• **Work task**: Only certain lines below are wanted: those starting at the line containing "cy_px: -108" and ending at the line containing "exposure_s: 1/15", both included, each retyped exactly.

• **Data in this exercise**:
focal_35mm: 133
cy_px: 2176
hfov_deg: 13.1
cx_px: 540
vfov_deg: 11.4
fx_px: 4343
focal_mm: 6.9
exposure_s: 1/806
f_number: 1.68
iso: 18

==

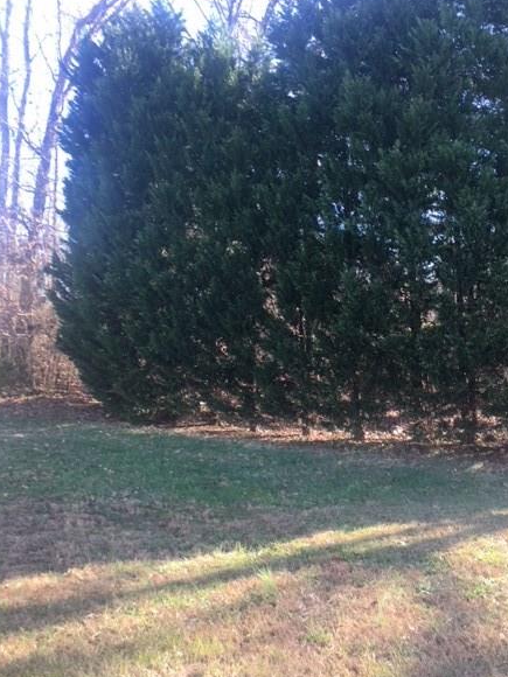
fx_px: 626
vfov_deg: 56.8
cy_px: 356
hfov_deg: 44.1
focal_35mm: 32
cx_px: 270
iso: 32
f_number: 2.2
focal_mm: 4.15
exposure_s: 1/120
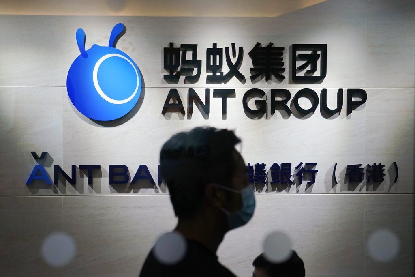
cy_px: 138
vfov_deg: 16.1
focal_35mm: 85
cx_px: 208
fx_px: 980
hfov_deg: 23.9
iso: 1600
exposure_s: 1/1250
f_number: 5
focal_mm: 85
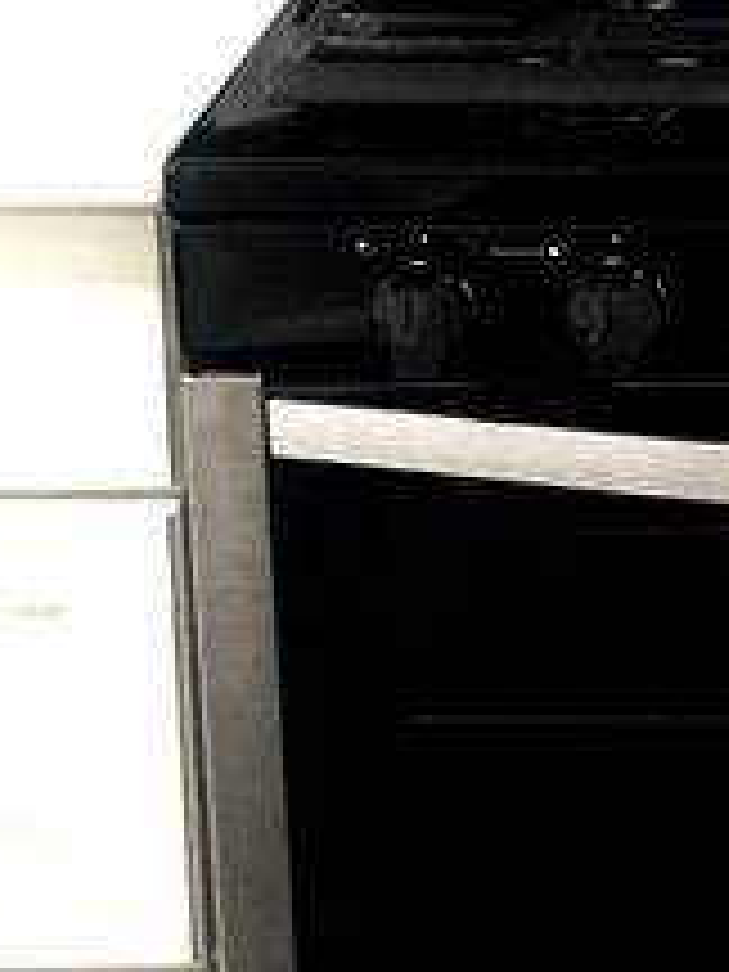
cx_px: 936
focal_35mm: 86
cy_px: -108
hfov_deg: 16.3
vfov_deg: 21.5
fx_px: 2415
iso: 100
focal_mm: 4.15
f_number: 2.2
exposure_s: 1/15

• **Output for this task**:
cy_px: -108
hfov_deg: 16.3
vfov_deg: 21.5
fx_px: 2415
iso: 100
focal_mm: 4.15
f_number: 2.2
exposure_s: 1/15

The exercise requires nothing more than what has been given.